Mr Kirby, a retired Judge of the High Court of Australia, disagreed with the book’s title. “It’s not five uneasy pieces – it’s a book full of love and grace, and looks at Scripture with the bright eyes of Christian love.”
Describing himself as a “proud member of the Anglican strand of Christianity”, he said he had grown up in the protestant, bible-centred tradition. “And this is a very important book for the protestant tradition.
“Some very good people in that tradition have a problem with homosexuality because the bible texts have stood in the way of
acceptance... But this book brings light where there is darkness. The religion of Jesus Christ is a religion of love, and this book strengthens that.”
He said ‘hermeneutics’ – the art or science of interpretation – was something “judges do – they interpret words.”
In his introduction to the book, he writes:
I am no expert in hermeneutics. But I know enough about legal interpretation of ancient texts to recognise some of the common features that exist in my discipline and in the more ancient discipline of unravelling the meanings of biblical passages. When I was studying law in Sydney in the 1950s, the tradition of the English law that we learnt was one that generally demanded a literal and verbal interpretation of binding texts.

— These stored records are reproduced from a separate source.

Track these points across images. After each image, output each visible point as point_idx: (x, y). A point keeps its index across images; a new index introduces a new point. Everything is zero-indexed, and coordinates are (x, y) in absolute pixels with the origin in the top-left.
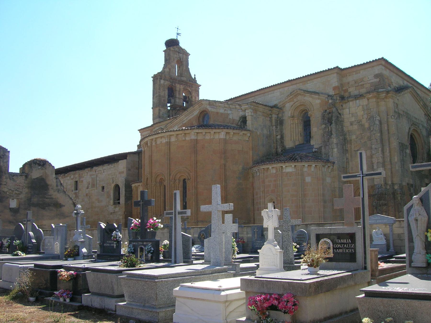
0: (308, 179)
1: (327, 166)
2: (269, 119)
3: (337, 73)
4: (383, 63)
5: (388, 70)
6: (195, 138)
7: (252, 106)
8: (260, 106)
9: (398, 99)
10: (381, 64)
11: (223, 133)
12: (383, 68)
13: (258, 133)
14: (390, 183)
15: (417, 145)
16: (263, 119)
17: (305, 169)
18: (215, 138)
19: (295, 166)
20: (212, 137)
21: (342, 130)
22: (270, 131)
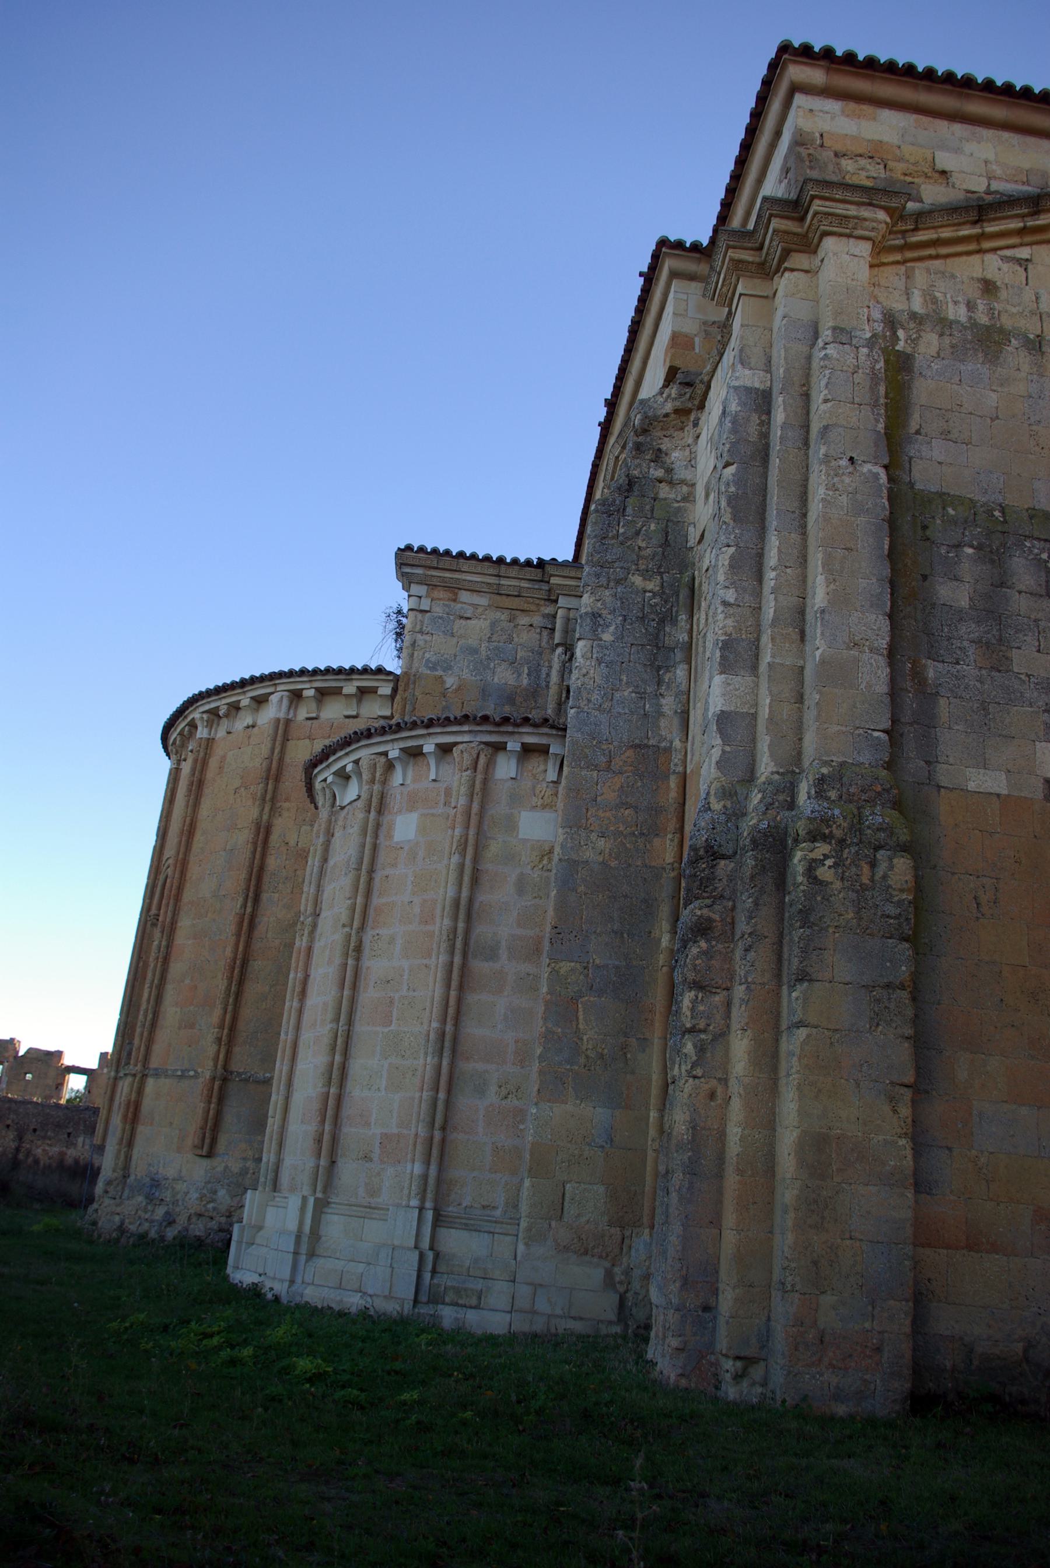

So unrealistic were the outcomes often produced by that approach… a new doctrine began to emerge. It has demanded attention not only to the text of words; but also to the context in which those words appear; and the purpose or policy which the words appear to reveal. Increasingly, in the law, we have come to realise that interpretation is an art, not a science. That values are inevitably important considerations for ascertaining meaning. How much more true must this be of Holy Scripture, as of the words of man?
He said that what he loves about Anglicanism is its diversity. “It’s a church of many mansions. There’s always been a space in the Anglican Church for everyone, which goes back to the Church’s foundations when it had to accommodate both the protestant and catholic wings – and that is a wonderful attribute.”
Speaking on behalf of the authors, Dr Sherlock said that “We all understand the complexities of hermeneutics and we want to create Godly conversation.”
Fr Wright said that some would relegate sexuality to a second or third order issue, but for him “It’s a first order issue of incarnational and redemptive theology.” He said the Church’s persecution of some groups, including Jews and homosexuals, throughout its history, had been “pernicious”, and its belief that homosexuality was evil had led to prejudice, hatred, and sometimes suicide and even murder.
Bishop Burton welcomed the launch of the book in the Chapter House as part of the process of listening to the experience of homosexual people, something which the 1998 Lambeth Conference resolution on homosexuality, he said, had required the church to do.